Thursday July 1, 72 days before US Open final – Wimbledon round two… on court 12
And yet all the greatest theatre requires an element of darkness to intrude. For Raducanu, it arrived in the gloaming of Manic Monday, in a match delayed until primetime by a four-hour men’s marathon. As she held her stomach early in the second set against Australia’s Ajla Tomljanovic, before leaving Court No 1 in anguish, there was almost indecent haste to pronounce on her fate. John McEnroe suggested she had been overwhelmed by the magnitude of the occasion, a view she clarified by pointing to a breathing issue. Either way, her VIP appearances at Wembley and Silverstone suggested the problem did not derail her so long.
Monday July 5, 68 days before US Open final – Wimbledon run ends
The post-Wimbledon reckoning can be harsh for breakout British stars, their fleeting fame curtailed by journeys to forsaken outposts of the US hardcourt circuit. Raducanu seemed destined for a similar fate, given her ranking remained low. And yet she approached her travels with the same happy abandon as a giddy gap-year student. Even as her profile has soared in New York, she has used her press conferences to joke how this is the longest time she has been away from her parents.
Wednesday July 7, 66 days before US Open final – taking in England v Denmark at Euro 2020
Feted though she might have been at home, Raducanu had offered little sense that she would conjure an instant repeat, never mind cut a swathe through a stacked major draw. But as her momentum built, the sense grew that her nerveless filletings of higher-ranked opponents meant more than the flush of youthful exuberance.
Tuesday July 27, 46 days before US Open final – arrival in the US
She demolished Spain’s Sara Sorribo Torres, a wily and versatile adversary, for the loss of one game. She swept past Belinda Bencic, fresh from winning Olympic gold for Switzerland, with barely a backwards glance. On Saturday night she faces an examination undreamt-of even a week ago, a US Open against fellow teenager Leylah Fernandez, whose surge to prominence rivals her own. As a measure of how improbable the match-up is, consider this: both young women have been vanquished this summer by Harriet Dart.
Wednesday August 18, 24 days before US Open final – first WTA win on hard court
Through it all, Raducanu betrays not a shred of hubris or entitlement. One key reason for her embrace by New Yorkers is the mood she projects on court. Within minutes of her dispatch of Maria Sakkari, she was gravitating towards the fans for selfies.

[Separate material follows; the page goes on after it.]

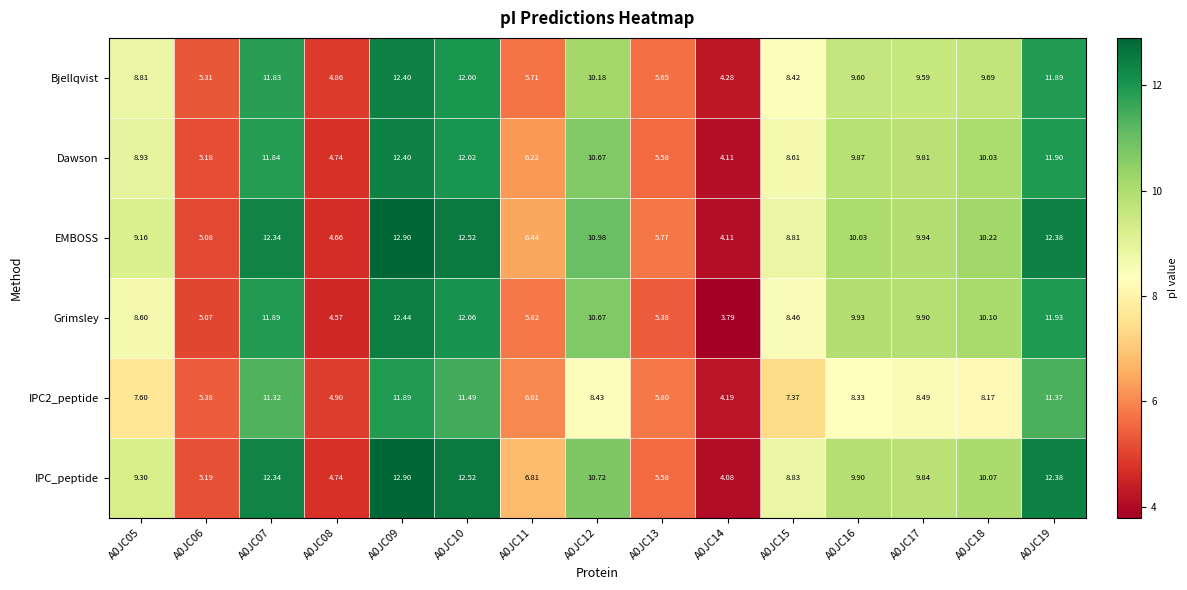

Is the value of IPC2_peptide at A0JC12 greater than the value of Bjellqvist at A0JC15?

Yes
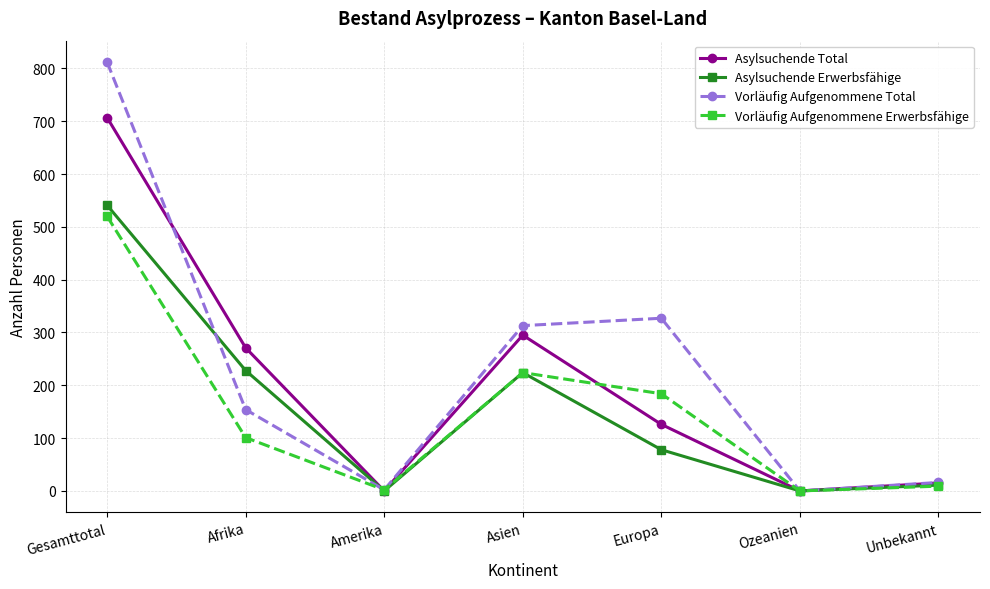

At which label does Vorläufig Aufgenommene Total first exceed 154?

Gesamttotal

She has vowed to contest every match on Ashe as if it is her last, and it shows. While she has been splashed over the front cover of Vogue this week – quite the accolade for a character once stricken with shyness – she cultivates an image that is generous, gregarious, relatable.
Thursday September 9, two days before US Open final – place booked
Already, the transformation from schoolgirl to superstar is complete. Irrespective of whether she defeats Fernandez, she has the LA PR firms and the Manhattan talk-show bookers falling at her feet. But the true wonder of her tale is that in 73 days, she has cemented her place in sporting folklore for posterity. That is one feat that surely requires no spin.